Consider using an alternative for ruamel.yaml due to critical CVE

[stefanvangastel]

As a dependency of DVC, ruamel.yaml up to 0.16.10 (latest) contains a critical CVE (https://nvd.nist.gov/vuln/detail/CVE-2019-20478). This prevents us (and probably others) to use DVC in production systems.

[skshetry]

@stefanvangastel, sadly, there's no good alternative of ruamel.yaml, as others do not preserve comments. But, I think we can make an optional opt-in config that uses (C)SafeLoader that can be used in production.

[skshetry]

Looks like safe_load is not affected.

[skshetry]

Also, another thing to note from the documentation:

The default loader (typ='rt') is a direct derivative of the safe loader, without the methods to construct arbitrary Python
objects that make the unsafe loader unsafe, but with the changes needed for round-trip preservation of comments, etc.

So, I think we are safe here as we only use round-trip loader once when trying to dump, and looks like it is safe. All other uses PyYAML's safe_load.

[honnibal]

We had a lot of trouble with serialization libraries for spaCy: the JSON library we were using, ujson, was unmaintained, and the msgpack library we were using needed a monkeypatch to support numpy arrays and then made several breaking changes.

What we ended up doing was making our own package that vendored these dependencies, srsly, so that we could maintain them. We've recently added YAML support, vendoring our own fork of Ruamel.

The current YAML support attempts to set the safe loading flags, but I want to simply remove this terrible feature from the fork. I don't think anyone should ever want that behaviour, and if they do they can use a different YAML library.

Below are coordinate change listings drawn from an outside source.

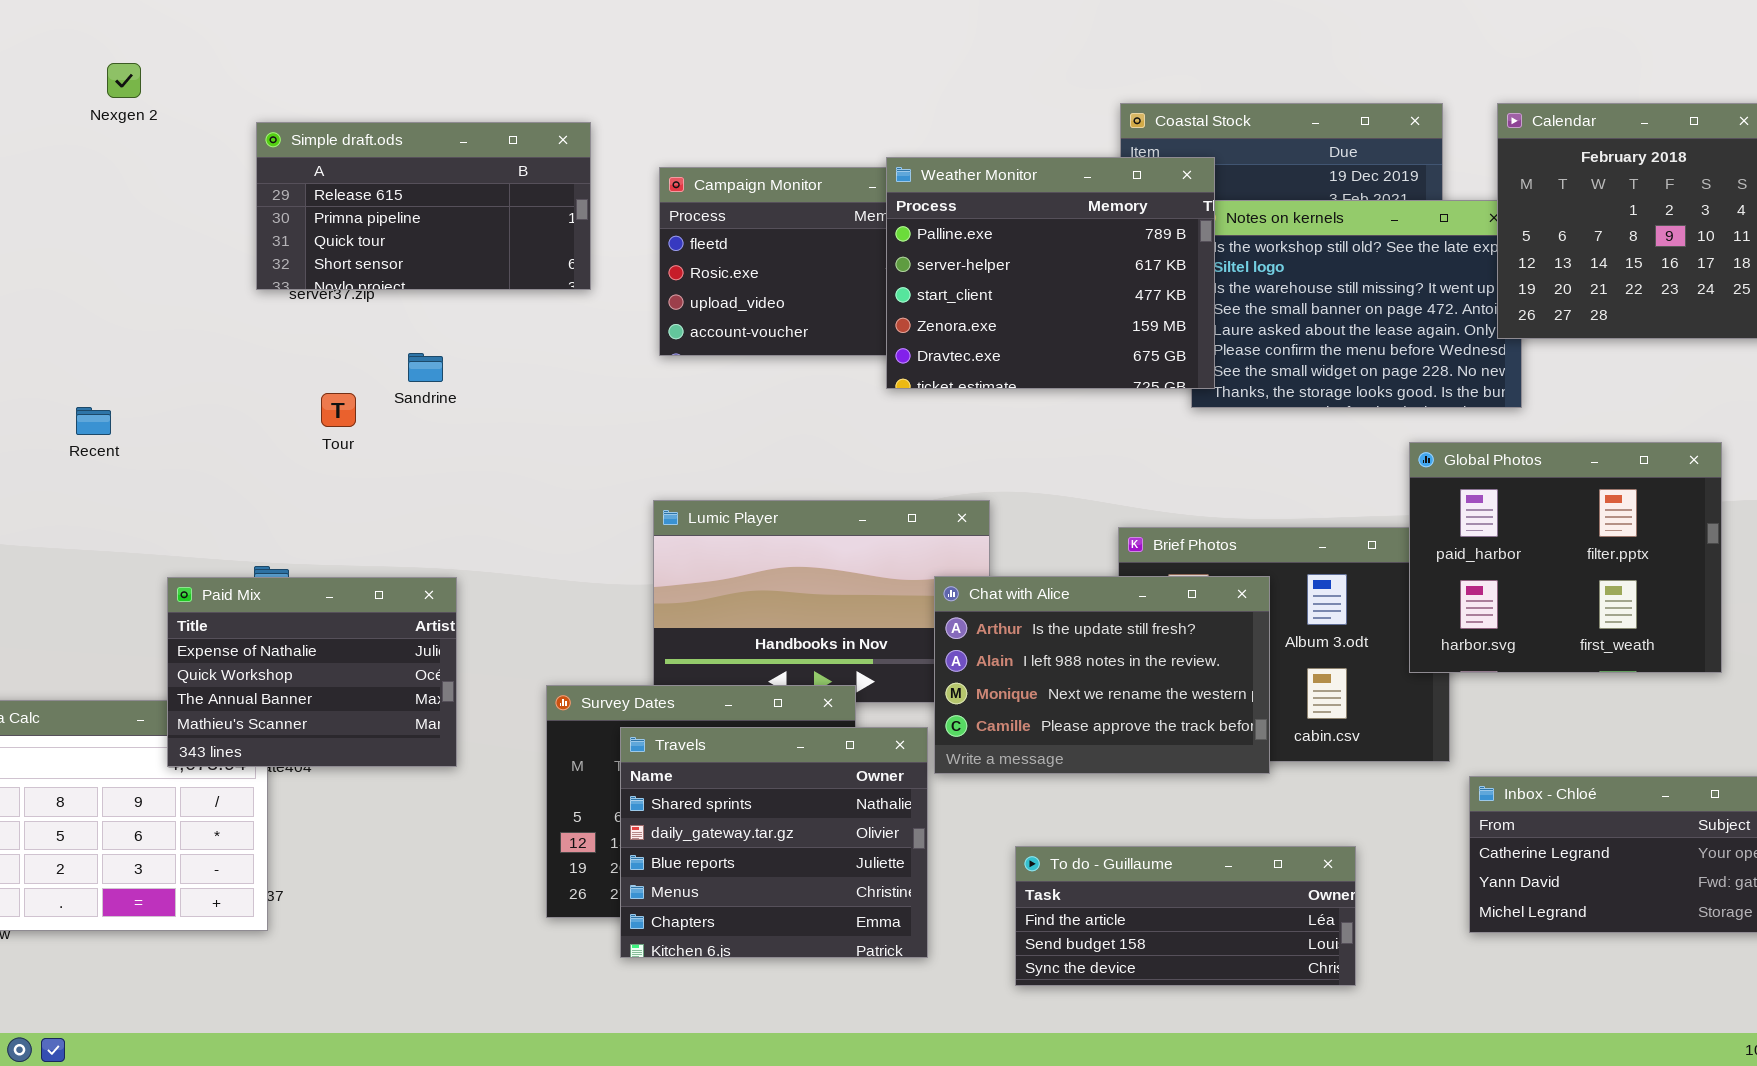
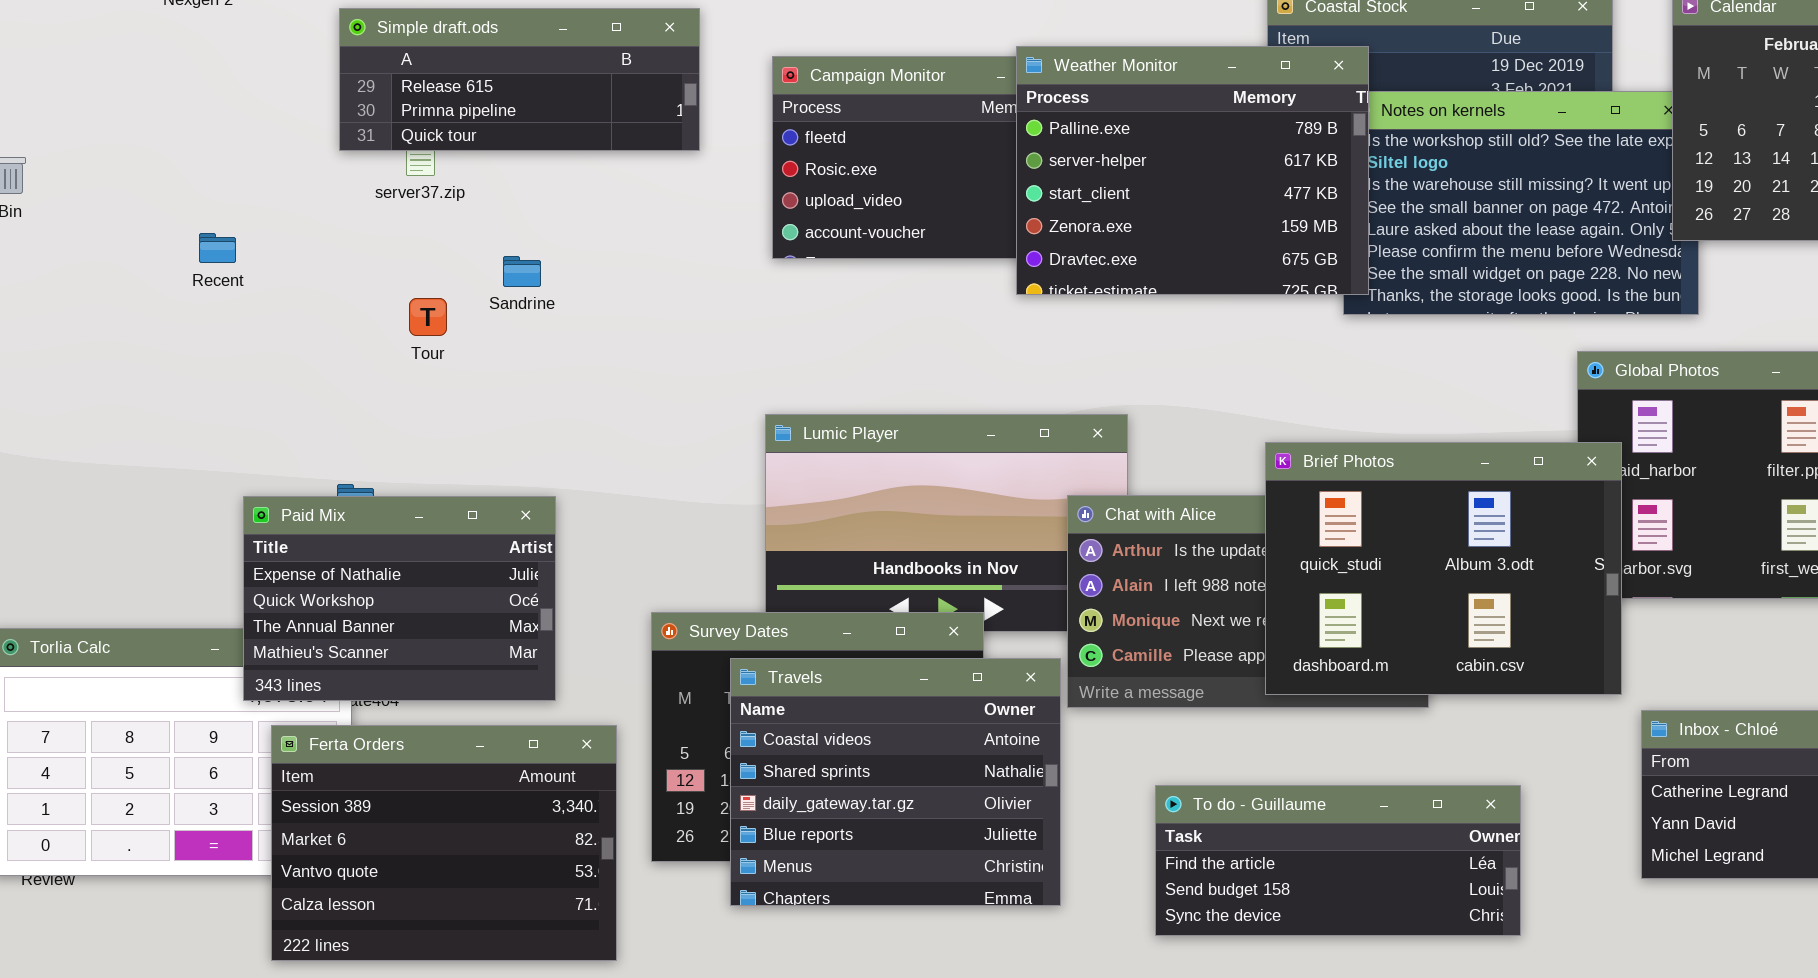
Simple draft.ods: [256,122,591,290] -> [339,8,700,151], resized
Recent: [76,407,111,435] -> [199,233,236,263], moved
Brief Photos: [1118,527,1450,762] -> [1265,442,1622,695], raised
Travels: [620,727,928,958] -> [730,658,1061,906], scrolled up 1 row
Ferta Orders: none -> [271,725,617,961], opened

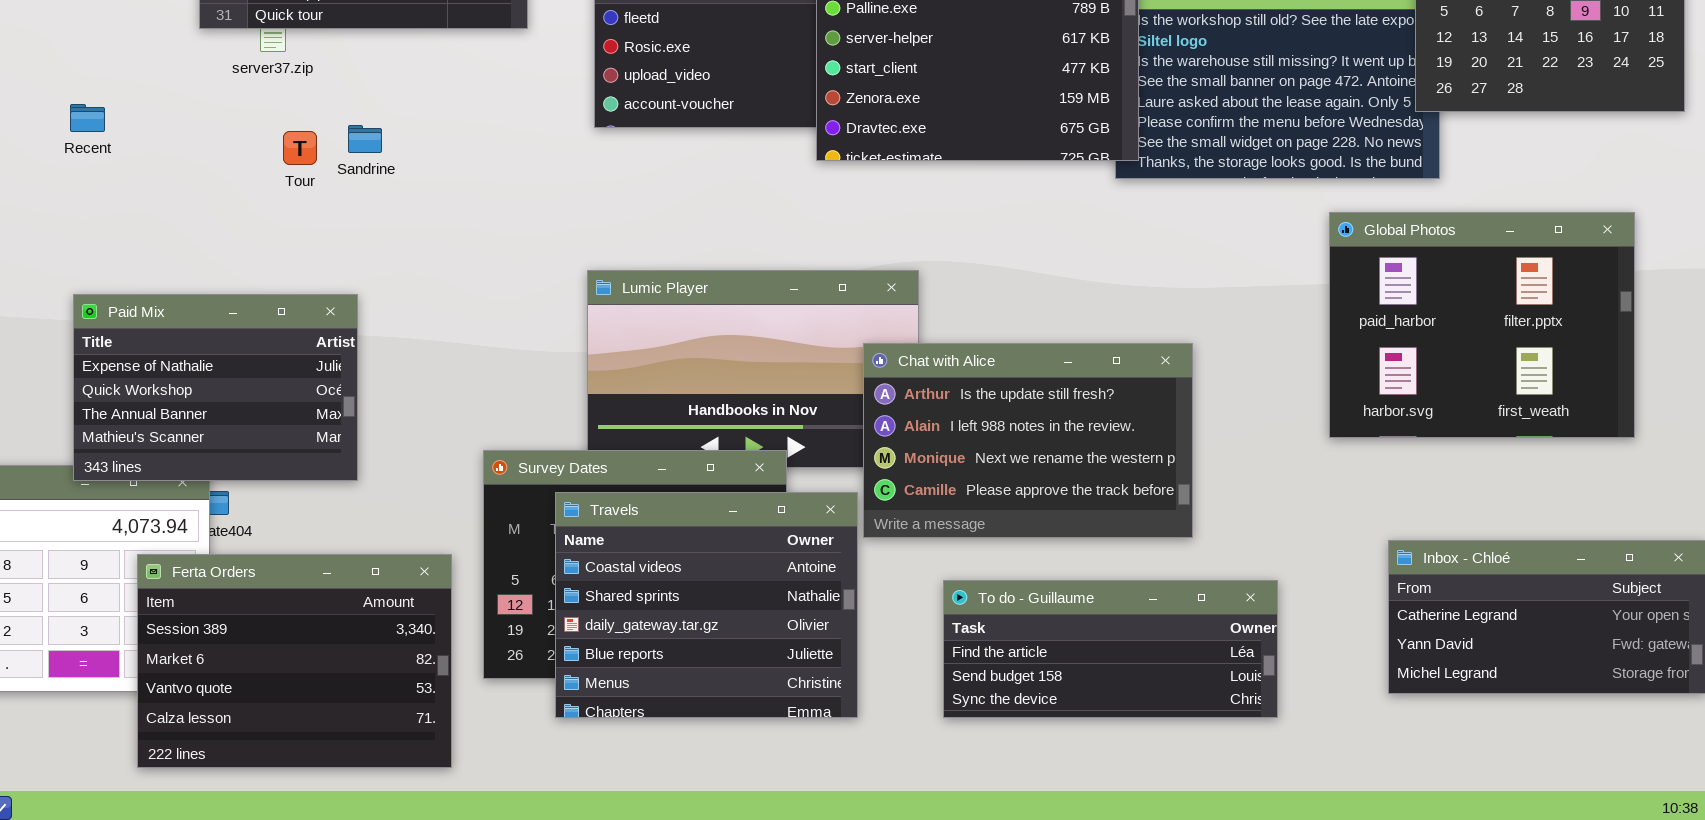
Tour: [409,298,447,336] -> [283,131,317,165], moved
Brief Photos: [1265,442,1622,695] -> none, closed
Paid Mix: [243,496,556,701] -> [73,294,358,481], moved
To do - Guillaume: [1155,785,1521,936] -> [943,580,1278,718], moved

So, if it suits your needs, perhaps DVC can use srsly? We have similar concerns and together we can make sure it stays secure.

[efiop]

Discussed with @skshetry and it looks like dvc is safe and doesn't look like we will get any value from moving to srsly (but will gain 300KB more in dep size) at this point, but will will keep an eye on srsly if we find ourselves needing its other features. Closing for now.

[efiop]

@stefanvangastel btw, was it reported by some static analyzator? Veracode? If so, are you able to mark it as mitigated?

[stefanvangastel]

It was Sonatype Nexus IQ. And it only hit on the >= 9 CVE score of the ruamel.yaml component. But that makes installing DVC impossible. Op di 30 jun. 2020 om 18:33 schreef Ruslan Kuprieiev < notifications@github.com>:

…

@stefanvangastel <https://github.com/stefanvangastel> btw, was it reported by some static analyzator? Veracode? If so, are you able to mark it as mitigated? — You are receiving this because you were mentioned. Reply to this email directly, view it on GitHub <#4134 (comment)>, or unsubscribe <https://github.com/notifications/unsubscribe-auth/AAS34ESG54BRX4XNBS2GC7TRZIHUPANCNFSM4OL4JOQQ> .

[efiop]

@stefanvangastel Are you able to mark things as mitigated? How do you usually deal with such issues? Is it not possible to review particular warnings?

[stefanvangastel]

We can provide waivers to whitelist specific packages, so that issue is solved (not being able to install DVC due to usage of ruamel.yaml).

[efiop]

@stefanvangastel Just to clarify, will you be able to do that in this case to install dvc?

[stefanvangastel]

Ok, so to paint the entire picture;

We are in an offline / on-premise netwerk. We use Sonatype Nexus (on-prem) to proxy / cache PyPi packages. So using pip install we provide a the Nexus server als proxy.

Additionally Sonatype IQ (also on-prem) will scan all packages traveling through the proxy before allowing them in our network.

If we install DVC, pip returns an 403 error stating ruamel.yaml is placed in quarantine due to a CVE score >= 9 (in this case 9.8 out of 10). So DVC on itself is not the issue.

After providing your explanation our SEC dept allowed the specific version of ruamel.yaml package to be installed, making it possible to install DVC.

The whitelisting and allowing is just local, so we don't provide any upstream feedback to Sonatype or NIST since the CVE is valid and undisputed.

That's why my original question was; Can DVC use another package since using ruamel.yaml makes you (DVC) inherit its CVE score as it is a dependency.